Islamic, Byzantine and Latin Exchange Systems in the Mediterranean (800-1150)
Chris Wickham University of Oxford, Emeritus
February 5, 2021 · 1:00 pm—2:30 pm · Zoom
Program in Near Eastern Studies; Humanities Council; Center for Collaborative History
Public Lecture on Zoom – Registration Required at:
https://princeton.zoom.us/webinar/register/WN_iz9K7Ms0QRyYvNILhdrQLg
How did Mediterranean trade work, and how did it change from a low point in the eighth century to the great trade cycle of the central Middle Ages? Storylines have long focused on Italian shipping, but Egyptian documents and advances in archaeology show a far more complex picture.

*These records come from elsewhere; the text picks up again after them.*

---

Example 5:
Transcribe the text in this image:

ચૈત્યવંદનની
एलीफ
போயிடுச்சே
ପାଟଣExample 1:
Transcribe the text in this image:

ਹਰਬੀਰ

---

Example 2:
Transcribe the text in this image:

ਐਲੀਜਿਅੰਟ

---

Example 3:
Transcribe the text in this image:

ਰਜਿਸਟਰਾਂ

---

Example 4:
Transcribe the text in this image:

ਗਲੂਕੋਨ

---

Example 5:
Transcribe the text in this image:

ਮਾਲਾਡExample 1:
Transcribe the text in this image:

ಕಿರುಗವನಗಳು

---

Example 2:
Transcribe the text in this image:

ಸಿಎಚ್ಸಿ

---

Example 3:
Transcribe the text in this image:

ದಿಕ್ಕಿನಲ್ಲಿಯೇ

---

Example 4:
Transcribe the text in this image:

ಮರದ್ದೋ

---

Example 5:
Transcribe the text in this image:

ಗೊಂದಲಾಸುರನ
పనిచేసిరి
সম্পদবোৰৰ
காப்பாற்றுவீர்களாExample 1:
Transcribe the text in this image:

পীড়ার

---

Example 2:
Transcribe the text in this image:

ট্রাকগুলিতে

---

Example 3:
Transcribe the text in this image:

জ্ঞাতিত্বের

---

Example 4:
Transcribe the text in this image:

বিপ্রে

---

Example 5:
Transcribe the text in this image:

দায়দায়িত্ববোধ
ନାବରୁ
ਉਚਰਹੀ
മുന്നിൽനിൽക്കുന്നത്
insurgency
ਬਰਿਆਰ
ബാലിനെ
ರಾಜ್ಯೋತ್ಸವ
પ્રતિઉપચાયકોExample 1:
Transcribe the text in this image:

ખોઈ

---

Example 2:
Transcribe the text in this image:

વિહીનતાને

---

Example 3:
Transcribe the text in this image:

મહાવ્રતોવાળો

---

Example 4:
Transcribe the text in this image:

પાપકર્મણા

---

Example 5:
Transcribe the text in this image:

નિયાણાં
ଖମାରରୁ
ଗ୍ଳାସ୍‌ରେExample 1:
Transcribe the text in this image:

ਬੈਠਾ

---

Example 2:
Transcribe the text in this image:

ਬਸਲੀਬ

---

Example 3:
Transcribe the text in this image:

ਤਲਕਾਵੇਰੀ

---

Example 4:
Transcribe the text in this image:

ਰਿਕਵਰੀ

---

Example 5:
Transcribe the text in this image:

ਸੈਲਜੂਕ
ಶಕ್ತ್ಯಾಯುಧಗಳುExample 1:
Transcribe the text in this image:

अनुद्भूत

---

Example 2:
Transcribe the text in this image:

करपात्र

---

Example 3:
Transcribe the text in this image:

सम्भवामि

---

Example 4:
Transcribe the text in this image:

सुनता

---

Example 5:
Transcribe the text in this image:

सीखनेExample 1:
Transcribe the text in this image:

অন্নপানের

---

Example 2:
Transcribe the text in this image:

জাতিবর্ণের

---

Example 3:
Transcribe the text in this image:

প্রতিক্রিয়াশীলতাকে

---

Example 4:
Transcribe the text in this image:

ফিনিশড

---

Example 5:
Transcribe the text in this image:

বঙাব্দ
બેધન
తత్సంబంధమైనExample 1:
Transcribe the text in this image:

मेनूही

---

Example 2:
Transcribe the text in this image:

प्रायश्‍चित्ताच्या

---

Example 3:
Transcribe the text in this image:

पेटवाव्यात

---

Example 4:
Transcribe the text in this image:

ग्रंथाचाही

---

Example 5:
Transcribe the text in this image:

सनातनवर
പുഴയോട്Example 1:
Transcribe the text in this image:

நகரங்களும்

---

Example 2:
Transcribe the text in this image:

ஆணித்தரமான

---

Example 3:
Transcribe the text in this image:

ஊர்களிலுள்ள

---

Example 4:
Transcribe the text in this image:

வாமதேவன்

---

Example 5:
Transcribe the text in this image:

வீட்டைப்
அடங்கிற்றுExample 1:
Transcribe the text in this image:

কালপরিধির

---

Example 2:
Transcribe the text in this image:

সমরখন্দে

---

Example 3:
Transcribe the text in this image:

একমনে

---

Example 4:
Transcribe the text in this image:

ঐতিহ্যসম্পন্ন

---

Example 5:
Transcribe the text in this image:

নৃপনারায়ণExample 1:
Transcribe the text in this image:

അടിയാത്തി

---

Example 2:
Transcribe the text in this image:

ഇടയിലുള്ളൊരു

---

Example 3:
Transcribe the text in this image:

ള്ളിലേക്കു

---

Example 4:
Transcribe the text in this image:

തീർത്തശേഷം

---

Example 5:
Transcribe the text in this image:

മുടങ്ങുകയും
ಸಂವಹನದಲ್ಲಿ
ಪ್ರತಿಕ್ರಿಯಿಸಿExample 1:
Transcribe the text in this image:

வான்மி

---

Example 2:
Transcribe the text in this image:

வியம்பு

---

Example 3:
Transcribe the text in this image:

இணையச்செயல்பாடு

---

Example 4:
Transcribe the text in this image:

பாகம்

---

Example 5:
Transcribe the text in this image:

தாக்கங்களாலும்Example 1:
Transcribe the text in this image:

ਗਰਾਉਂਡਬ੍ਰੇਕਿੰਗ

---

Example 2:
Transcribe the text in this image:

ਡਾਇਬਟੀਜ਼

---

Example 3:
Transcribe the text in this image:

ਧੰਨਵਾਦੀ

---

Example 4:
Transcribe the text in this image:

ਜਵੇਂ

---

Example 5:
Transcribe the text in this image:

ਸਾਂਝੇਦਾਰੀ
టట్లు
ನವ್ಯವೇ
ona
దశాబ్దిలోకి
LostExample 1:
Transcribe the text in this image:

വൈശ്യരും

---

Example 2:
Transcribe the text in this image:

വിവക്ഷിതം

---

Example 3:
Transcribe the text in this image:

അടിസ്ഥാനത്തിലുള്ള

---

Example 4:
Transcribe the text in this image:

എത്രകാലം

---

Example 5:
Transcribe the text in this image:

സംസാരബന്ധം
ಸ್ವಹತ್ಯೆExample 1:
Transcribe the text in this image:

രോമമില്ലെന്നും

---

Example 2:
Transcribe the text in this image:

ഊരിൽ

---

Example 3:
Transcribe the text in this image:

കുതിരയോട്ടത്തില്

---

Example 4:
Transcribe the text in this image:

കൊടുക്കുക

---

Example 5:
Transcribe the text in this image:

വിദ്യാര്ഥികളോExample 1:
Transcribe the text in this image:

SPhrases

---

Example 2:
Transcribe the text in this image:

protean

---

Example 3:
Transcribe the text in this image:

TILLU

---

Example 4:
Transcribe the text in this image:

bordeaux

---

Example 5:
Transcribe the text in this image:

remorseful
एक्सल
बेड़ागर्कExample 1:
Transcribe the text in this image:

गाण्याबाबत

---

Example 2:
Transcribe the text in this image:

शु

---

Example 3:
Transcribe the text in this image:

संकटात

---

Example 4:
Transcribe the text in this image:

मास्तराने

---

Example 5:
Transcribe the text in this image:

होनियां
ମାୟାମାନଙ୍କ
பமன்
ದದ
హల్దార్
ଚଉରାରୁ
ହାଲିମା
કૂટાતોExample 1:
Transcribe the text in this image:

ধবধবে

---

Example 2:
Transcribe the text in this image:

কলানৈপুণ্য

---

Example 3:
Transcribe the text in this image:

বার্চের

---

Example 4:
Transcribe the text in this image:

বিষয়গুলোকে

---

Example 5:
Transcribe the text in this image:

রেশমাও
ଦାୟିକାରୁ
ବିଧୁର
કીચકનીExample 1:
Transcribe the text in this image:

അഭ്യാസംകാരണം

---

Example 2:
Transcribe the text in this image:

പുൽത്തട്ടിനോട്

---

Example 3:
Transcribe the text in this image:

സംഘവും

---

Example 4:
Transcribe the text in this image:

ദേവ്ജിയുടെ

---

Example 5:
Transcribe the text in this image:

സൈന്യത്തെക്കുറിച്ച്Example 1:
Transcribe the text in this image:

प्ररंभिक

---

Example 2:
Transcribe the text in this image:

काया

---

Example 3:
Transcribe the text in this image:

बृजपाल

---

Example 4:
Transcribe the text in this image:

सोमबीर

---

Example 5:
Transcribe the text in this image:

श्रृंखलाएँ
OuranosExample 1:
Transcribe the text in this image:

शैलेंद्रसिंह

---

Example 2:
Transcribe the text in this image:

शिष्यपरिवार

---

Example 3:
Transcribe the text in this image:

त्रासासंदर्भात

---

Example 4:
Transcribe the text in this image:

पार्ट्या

Chris Wickham is Chichele Professor of Medieval History emeritus at the University of Oxford and Fellow of All Souls College, and will be Director of the British School at Rome, January through July 2021. He is the author of numerous books on medieval rural and urban Italy as well as highly acclaimed comparative histories of Late Antiquity and the early Middle Ages, most recently Medieval Europe (Yale UP, 2016). He is currently writing a comparative history of the Mediterranean ca. 950–1180, synthesizing textual and archeological evidence for long-distance and regional exchange.